Selected passage =

···

If you suspect that your child may have difficulties with executive function, it’s essential to seek guidance from a team of medical professionals, which may include psychiatrists, pediatricians, neurologists, psychologists, or school counselors. Together, you can develop a personalized plan to help your child manage their specific challenges and build essential skills. While there is no “one-size-fits-all” approach, advocating for your child and ensuring they receive support across various settings (e.g., school, extracurricular activities, and home) is crucial.


In addition to professional support, parents can play a vital role in helping their children develop executive function skills. Adopting specific cognitive mindsets, such as the “Discipline = Freedom” mindset (understanding that structure and routines lead to greater freedom and flexibility), the “Process Focused” mindset (emphasizing effort and progress over perfection), the “Bottom of the Pyramid” mindset (prioritizing foundational skills and habits), and the “Discipline of the Gift” mindset (recognizing and nurturing a child’s unique strengths), can be particularly effective in fostering these abilities.

···

Questions on the material =
**1)** Which kinds of medical professionals might make up the team in the passage on executive function?
**2)** In one to three sentences, explain why the passage on executive function says the "Discipline = Freedom" mindset matters.
**3)** Continue the passage on executive function after its final sentence.
The items after this have nothing to do with the passage on executive function.

···

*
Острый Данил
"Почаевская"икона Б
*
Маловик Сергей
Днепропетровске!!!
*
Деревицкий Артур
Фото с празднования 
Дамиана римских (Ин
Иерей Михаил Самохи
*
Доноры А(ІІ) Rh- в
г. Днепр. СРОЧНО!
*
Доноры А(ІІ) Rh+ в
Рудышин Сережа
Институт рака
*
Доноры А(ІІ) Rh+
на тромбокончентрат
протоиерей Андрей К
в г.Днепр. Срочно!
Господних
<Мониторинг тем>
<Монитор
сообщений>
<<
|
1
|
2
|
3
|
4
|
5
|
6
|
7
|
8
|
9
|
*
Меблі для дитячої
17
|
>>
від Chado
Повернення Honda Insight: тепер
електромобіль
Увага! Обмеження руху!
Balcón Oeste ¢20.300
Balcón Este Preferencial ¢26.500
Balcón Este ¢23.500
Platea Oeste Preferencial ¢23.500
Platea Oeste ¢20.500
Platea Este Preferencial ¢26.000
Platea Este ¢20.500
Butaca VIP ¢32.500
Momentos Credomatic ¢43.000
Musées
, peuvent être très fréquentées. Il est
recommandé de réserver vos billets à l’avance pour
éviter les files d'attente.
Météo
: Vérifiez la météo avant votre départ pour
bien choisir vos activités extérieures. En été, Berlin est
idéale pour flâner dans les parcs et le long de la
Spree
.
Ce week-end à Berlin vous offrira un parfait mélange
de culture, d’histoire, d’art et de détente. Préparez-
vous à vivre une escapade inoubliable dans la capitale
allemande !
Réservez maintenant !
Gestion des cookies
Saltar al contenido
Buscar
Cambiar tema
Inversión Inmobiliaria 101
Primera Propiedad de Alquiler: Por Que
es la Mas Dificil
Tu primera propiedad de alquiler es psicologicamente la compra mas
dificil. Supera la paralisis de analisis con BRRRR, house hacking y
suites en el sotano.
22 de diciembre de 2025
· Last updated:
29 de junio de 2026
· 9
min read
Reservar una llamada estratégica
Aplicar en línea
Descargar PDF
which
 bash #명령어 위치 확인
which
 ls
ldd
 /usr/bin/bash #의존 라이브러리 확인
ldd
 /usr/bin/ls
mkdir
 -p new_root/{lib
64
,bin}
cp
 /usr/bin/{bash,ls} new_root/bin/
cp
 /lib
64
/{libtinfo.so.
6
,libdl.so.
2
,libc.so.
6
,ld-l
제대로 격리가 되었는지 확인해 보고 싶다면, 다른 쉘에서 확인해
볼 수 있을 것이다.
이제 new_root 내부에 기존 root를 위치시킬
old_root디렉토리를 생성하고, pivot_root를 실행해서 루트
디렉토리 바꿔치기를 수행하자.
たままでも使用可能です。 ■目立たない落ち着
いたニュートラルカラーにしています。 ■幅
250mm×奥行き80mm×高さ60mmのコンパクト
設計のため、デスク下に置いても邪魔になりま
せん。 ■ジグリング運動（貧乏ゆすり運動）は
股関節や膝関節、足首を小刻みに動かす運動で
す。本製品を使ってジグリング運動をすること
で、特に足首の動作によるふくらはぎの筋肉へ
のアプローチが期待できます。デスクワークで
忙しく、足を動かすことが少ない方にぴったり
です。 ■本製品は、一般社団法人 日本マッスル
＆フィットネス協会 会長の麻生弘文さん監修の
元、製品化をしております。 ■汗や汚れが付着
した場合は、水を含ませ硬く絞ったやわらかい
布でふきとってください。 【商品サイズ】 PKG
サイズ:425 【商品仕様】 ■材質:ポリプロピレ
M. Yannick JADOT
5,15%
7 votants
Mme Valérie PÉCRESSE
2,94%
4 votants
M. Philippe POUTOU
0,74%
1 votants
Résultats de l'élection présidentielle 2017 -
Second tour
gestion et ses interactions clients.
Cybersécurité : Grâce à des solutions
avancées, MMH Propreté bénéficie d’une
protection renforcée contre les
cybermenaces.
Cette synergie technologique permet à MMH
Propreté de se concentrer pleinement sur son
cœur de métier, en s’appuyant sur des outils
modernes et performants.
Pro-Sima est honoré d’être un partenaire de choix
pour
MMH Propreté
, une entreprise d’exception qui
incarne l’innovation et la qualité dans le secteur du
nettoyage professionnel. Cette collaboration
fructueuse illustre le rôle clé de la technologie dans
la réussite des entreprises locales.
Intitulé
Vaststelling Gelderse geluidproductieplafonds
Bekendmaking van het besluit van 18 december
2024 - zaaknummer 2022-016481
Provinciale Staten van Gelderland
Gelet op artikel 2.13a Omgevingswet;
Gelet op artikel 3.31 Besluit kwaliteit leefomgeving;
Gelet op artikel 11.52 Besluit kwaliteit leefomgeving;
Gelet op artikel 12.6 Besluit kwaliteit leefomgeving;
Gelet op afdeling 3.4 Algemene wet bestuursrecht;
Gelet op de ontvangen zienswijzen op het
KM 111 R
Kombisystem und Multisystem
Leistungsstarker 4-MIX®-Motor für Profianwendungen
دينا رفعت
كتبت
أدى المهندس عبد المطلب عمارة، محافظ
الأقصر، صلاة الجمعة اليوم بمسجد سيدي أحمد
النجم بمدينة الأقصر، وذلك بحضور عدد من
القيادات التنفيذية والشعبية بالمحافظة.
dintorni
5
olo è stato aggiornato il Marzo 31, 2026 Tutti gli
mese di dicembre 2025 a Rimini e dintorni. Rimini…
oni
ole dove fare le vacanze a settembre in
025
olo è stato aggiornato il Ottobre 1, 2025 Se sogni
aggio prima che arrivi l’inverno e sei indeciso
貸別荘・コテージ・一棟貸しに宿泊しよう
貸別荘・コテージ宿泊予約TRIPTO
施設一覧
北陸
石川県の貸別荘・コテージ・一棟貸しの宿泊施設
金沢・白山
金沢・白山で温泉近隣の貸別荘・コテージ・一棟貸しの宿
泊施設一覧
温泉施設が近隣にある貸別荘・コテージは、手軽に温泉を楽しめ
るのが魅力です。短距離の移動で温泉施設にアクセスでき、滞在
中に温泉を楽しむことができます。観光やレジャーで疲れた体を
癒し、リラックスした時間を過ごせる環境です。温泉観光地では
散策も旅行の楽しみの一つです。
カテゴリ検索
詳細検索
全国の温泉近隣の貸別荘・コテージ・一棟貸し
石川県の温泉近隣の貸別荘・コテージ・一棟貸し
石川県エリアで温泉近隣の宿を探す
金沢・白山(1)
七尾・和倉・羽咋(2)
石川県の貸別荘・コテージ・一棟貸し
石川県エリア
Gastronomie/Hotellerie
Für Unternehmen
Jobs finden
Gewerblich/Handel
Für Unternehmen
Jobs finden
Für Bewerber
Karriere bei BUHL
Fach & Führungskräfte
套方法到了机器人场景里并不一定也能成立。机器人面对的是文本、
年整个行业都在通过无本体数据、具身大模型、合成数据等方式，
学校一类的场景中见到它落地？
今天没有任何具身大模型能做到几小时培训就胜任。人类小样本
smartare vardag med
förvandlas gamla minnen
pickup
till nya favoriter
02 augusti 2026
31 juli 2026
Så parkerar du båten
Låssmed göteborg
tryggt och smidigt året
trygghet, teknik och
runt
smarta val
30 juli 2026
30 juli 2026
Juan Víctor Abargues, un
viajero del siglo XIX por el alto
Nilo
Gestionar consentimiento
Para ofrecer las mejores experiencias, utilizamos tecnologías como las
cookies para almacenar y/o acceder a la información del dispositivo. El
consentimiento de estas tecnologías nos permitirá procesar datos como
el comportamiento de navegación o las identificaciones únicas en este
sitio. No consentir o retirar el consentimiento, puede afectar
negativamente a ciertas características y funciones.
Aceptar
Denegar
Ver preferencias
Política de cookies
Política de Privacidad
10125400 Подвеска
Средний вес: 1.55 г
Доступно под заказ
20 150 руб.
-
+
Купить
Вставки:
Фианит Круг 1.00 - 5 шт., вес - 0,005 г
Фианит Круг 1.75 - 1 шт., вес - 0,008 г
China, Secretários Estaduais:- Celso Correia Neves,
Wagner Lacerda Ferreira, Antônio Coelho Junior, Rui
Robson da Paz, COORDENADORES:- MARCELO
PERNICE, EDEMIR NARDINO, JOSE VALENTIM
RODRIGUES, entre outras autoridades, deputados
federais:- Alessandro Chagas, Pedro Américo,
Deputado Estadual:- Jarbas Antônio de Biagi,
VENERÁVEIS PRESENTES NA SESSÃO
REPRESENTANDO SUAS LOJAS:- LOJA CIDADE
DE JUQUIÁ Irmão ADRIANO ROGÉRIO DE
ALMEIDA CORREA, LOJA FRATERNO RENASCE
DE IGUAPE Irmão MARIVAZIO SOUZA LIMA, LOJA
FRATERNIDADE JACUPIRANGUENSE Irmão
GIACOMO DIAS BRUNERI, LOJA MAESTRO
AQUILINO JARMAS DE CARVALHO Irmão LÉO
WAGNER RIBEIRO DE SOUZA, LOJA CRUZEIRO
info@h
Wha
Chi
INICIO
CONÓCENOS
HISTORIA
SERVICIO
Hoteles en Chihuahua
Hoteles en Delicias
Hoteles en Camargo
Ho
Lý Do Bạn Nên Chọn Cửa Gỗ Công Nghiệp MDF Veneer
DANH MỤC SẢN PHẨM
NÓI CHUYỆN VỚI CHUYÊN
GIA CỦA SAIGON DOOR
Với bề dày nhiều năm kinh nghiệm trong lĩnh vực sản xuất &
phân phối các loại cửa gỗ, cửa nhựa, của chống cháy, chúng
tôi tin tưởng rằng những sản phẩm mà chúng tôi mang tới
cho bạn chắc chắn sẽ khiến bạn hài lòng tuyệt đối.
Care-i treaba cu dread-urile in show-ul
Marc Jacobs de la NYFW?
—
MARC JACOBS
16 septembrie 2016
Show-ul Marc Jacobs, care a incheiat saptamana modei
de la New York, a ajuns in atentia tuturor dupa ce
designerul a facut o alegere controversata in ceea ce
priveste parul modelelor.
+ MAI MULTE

···

Numbered answers =
**1)** Psychiatrists, pediatricians, neurologists, psychologists, or school counselors.

**2)** The mindset rests on the idea that structure and routines lead to greater freedom and flexibility. The passage lists it among the mindsets that can be particularly effective in helping children build executive function skills.

**3)**
Executive Function Coaching

Another valuable resource for children with executive function challenges is an executive function mentor or coach. These trained professionals work one-on-one with children to help them build and apply organizational, time management, and study skills. By providing personalized support and accountability, executive function mentors can help children gain confidence, develop essential skills, and restructure their cognitive pathways. Some specific benefits of working with an executive function mentor include:

  1. Help with planning and breaking down tasks into manageable steps
  2. Teaching time management, task prioritization, and self-assessment skills
  3. Improving study strategies and academic performance
  4. Providing ongoing support and accountability
  5. Helping develop and maintain effective routines

Strategies for Home

As a parent, there are numerous strategies you can implement at home and in collaboration with your child’s school to support their executive function development. Some key areas to focus on include:

  1. Time management: Teaching your child to use schedules, calendars, and timers to manage their time effectively.
  2. Organization: Helping your child develop systems for organizing their belongings, schoolwork, and personal space.
  3. Focused attention: Creating a distraction-free environment and encouraging regular breaks to maintain focus.
  4. Impulse control: Modeling and reinforcing thoughtful decision-making and delayed gratification.
  5. Task initiation: Breaking down tasks into smaller, manageable steps and providing encouragement to get started.
  6. Emotional regulation: Teaching deep breathing, mindfulness, and other coping strategies to manage emotions.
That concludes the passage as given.